### DATA BELOW
^^^^^^^^
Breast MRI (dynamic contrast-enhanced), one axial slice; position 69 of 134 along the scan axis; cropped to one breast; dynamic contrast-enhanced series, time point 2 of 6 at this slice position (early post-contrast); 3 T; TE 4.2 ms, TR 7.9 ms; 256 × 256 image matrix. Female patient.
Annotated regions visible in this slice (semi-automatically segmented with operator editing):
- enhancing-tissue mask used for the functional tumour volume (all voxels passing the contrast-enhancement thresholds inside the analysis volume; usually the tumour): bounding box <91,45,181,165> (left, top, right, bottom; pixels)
^^^^^^^^
### WORK INSTRUCTIONS
Faithfully reproduce all of the material.

### OUTPUT BELOW
Breast MRI (dynamic contrast-enhanced), one axial slice; position 69 of 134 along the scan axis; cropped to one breast; dynamic contrast-enhanced series, time point 2 of 6 at this slice position (early post-contrast); 3 T; TE 4.2 ms, TR 7.9 ms; 256 × 256 image matrix. Female patient.
Annotated regions visible in this slice (semi-automatically segmented with operator editing):
- enhancing-tissue mask used for the functional tumour volume (all voxels passing the contrast-enhancement thresholds inside the analysis volume; usually the tumour): bounding box <91,45,181,165> (left, top, right, bottom; pixels)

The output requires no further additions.